Distinct sensory and motor-related responses are also present in CbN cells, which show a small rate increase 50–100 ms post-puff during the first whisker protraction. Their PSTHs thereby resemble those of MLIs, but with a greater disparity between the peak magnitudes of the transient and broadly timed responses. With repeated stimulation, dwindling transient responses in MLIs and Purkinje cells ride atop prolonged spike rate increases. Strikingly, this motor-related slow component is nearly absent in CbN cells, such that successive stimuli elicit only transient spiking. Plasticity, convergence, and population temporal codes thus yield effective high-pass filtering even when low-frequency signals are large, through amplification of sensory-evoked transients and cancellation of slow motor-command-related changes in firing rate.
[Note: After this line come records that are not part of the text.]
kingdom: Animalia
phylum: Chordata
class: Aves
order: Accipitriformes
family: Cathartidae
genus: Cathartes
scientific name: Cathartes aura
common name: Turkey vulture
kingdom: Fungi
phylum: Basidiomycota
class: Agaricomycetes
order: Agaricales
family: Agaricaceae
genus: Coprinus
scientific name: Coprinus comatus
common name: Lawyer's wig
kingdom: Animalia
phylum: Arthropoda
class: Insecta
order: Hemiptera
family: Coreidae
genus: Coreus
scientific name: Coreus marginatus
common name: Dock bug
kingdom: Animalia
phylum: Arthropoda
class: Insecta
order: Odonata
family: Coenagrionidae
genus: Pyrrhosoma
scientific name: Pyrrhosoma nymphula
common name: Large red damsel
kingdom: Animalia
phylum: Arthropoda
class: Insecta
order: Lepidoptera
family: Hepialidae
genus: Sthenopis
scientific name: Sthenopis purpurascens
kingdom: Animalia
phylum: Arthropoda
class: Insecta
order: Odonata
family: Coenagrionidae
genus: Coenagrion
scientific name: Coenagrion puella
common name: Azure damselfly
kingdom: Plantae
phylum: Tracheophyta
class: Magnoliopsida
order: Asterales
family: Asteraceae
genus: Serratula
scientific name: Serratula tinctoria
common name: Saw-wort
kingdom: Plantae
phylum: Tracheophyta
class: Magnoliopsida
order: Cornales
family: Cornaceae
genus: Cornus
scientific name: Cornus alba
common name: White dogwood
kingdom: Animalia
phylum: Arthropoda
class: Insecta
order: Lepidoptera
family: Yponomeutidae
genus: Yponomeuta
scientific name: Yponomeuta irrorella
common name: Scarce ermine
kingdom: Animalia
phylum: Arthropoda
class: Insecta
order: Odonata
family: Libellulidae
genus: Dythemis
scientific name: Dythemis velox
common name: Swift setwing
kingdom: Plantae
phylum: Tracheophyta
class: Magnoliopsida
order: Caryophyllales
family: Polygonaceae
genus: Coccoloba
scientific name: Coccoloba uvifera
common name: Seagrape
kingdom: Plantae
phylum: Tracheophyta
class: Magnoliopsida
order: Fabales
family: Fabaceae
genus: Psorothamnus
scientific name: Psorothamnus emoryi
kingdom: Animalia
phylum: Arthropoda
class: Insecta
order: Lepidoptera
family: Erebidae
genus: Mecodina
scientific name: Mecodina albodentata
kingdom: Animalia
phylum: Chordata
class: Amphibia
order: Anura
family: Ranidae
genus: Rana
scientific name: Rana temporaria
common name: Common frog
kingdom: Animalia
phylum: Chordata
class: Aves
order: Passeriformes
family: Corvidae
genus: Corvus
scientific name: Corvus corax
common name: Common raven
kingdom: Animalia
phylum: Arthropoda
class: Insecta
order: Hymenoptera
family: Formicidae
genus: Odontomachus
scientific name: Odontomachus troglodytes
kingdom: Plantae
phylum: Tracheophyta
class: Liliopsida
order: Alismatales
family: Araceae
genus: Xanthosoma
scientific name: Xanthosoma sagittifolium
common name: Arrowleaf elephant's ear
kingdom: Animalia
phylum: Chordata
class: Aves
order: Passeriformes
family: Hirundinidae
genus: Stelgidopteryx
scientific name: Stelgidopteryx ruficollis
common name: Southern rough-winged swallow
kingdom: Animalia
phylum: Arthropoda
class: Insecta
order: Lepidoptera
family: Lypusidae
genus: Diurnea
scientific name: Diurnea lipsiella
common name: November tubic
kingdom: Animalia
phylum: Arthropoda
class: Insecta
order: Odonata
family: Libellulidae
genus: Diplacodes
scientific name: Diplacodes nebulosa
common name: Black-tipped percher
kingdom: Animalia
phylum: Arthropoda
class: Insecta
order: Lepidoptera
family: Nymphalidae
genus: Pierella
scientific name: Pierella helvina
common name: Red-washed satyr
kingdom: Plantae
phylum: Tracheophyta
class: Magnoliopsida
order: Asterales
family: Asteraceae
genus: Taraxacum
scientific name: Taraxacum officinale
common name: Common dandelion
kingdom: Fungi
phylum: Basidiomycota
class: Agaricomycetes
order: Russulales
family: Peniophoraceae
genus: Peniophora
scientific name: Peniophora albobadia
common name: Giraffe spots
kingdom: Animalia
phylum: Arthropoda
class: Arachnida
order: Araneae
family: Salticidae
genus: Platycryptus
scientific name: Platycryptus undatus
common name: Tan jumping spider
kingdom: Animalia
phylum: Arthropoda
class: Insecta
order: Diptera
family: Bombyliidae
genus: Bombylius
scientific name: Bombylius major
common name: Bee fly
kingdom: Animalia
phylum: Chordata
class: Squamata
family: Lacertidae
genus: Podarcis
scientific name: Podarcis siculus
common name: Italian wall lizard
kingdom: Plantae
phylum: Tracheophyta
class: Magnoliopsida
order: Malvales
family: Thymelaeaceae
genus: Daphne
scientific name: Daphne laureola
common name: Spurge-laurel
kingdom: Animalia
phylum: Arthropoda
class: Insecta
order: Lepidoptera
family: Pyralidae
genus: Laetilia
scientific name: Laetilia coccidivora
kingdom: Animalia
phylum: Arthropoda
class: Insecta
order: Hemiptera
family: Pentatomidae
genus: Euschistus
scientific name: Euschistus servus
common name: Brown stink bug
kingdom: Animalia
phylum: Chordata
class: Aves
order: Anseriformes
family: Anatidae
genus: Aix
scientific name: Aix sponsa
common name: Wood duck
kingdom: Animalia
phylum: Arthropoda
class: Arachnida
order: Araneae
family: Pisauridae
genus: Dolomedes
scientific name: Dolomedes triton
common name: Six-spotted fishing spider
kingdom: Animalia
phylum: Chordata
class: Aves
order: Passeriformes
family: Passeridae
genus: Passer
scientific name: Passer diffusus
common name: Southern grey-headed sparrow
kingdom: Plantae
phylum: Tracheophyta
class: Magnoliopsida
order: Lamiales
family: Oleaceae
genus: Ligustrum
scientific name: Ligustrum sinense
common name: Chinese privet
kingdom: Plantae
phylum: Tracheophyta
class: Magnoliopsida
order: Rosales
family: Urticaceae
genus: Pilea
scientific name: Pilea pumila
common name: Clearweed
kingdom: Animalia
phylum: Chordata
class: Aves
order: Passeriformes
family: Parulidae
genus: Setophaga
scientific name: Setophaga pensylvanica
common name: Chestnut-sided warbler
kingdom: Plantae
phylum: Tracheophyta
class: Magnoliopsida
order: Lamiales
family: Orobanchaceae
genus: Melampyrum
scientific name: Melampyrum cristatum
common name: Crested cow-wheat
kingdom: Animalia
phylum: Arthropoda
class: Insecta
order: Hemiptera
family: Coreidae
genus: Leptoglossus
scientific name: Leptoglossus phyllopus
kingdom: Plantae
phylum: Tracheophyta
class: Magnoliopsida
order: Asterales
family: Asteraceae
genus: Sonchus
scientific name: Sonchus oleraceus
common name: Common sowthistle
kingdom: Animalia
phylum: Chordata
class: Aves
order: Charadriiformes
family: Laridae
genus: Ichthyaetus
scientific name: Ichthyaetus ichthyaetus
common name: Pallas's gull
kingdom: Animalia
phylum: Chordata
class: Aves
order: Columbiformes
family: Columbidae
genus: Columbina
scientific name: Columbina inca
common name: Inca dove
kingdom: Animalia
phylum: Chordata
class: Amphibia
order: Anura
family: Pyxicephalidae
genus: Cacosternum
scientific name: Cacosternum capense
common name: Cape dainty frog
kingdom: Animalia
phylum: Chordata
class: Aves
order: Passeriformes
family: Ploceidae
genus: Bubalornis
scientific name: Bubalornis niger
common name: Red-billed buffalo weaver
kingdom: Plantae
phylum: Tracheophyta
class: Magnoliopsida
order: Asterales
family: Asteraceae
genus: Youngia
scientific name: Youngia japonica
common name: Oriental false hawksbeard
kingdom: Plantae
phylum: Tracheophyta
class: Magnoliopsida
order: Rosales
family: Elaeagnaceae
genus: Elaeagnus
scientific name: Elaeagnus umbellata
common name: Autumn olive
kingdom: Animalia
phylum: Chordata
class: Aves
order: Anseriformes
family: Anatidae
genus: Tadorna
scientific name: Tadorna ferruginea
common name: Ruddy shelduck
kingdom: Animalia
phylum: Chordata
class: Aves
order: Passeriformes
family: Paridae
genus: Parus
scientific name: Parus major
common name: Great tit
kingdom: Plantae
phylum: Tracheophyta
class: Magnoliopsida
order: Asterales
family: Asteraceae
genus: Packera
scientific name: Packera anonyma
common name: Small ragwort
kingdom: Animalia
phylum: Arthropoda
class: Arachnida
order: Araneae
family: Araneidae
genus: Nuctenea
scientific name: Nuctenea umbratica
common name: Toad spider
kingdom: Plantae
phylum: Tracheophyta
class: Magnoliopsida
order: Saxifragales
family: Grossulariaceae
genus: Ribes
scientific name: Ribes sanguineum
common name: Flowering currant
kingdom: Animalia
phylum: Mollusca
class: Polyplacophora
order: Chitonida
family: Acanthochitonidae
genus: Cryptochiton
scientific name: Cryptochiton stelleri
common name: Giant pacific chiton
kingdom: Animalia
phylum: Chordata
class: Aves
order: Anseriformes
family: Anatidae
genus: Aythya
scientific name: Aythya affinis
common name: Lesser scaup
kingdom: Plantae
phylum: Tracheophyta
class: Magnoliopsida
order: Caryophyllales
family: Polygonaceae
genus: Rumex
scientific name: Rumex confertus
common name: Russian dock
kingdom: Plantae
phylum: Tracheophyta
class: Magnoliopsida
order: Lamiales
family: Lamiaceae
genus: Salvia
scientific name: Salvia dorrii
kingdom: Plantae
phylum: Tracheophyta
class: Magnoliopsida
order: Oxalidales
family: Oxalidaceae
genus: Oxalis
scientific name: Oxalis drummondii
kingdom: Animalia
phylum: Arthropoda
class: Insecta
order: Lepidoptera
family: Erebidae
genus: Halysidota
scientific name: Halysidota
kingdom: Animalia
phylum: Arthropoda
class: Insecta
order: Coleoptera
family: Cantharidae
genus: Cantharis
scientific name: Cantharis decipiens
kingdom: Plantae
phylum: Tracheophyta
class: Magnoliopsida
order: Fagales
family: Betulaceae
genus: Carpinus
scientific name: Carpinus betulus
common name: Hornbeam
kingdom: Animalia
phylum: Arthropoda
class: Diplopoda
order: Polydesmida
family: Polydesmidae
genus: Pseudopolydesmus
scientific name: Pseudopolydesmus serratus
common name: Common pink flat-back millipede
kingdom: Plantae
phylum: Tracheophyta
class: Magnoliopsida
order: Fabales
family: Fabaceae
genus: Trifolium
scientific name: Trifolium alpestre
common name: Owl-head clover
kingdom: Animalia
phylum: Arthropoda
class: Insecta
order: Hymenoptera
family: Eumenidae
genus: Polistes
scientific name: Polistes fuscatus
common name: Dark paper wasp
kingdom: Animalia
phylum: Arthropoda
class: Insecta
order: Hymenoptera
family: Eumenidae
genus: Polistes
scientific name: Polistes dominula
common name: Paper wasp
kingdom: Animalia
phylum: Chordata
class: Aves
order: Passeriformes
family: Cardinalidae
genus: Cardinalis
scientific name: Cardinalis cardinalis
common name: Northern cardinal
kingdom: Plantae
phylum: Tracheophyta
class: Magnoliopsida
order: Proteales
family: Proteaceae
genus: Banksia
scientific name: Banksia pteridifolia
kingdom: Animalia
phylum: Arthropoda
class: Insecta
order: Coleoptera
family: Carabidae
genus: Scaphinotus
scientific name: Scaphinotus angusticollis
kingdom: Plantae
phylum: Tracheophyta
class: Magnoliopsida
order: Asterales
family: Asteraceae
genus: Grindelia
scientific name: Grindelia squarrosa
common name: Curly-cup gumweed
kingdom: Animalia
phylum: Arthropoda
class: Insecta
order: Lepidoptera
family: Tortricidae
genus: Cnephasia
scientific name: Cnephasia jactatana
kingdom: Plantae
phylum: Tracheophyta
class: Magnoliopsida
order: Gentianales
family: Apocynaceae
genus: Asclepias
Bilateral receptive fields.

A subset of Purkinje cells and most MLIs and CbN cells had simple spike receptive fields comprising both whisker pads (Bower and Woolston, 1983; Holtzman et al., 2006; Brown and Raman, 2018), raising the question of what computational capacity is gained upon loss of stimulus specificity. The present data show that these bilaterally sensitive neurons effectively transmit switches in the location of sensory input within their large receptive fields. Thus, they can operate as event detectors, identifying change without encoding what that change may be. Whether specificity of movements can be generated by such mechanisms remains uncertain, but for the relatively simple stimuli and responses studied here, such circuits appear well-suited for the rapid detection of and reaction to new inputs.

Significance Statement.

Neural coordination of rapid motor responses to new sensory information entails adaptation to repeated stimuli while retaining the ability to respond to stimulus changes. Here, we measured action potentials of several types of neurons that form the cerebellar circuit while applying puffs of air to the mouse whisker pad that evoke whisker movements. The results reveal patterns of activity that intensify responses to temporal and spatial changes in sensory input and attenuate responses to repetitive stimulation, in a way that correlates with movement magnitude. The combined effect of convergence, divergence, and short-term synaptic changes across several synapses ultimately permits the cerebellum to detect sensory changes and rapidly adjust movements within tens of milliseconds.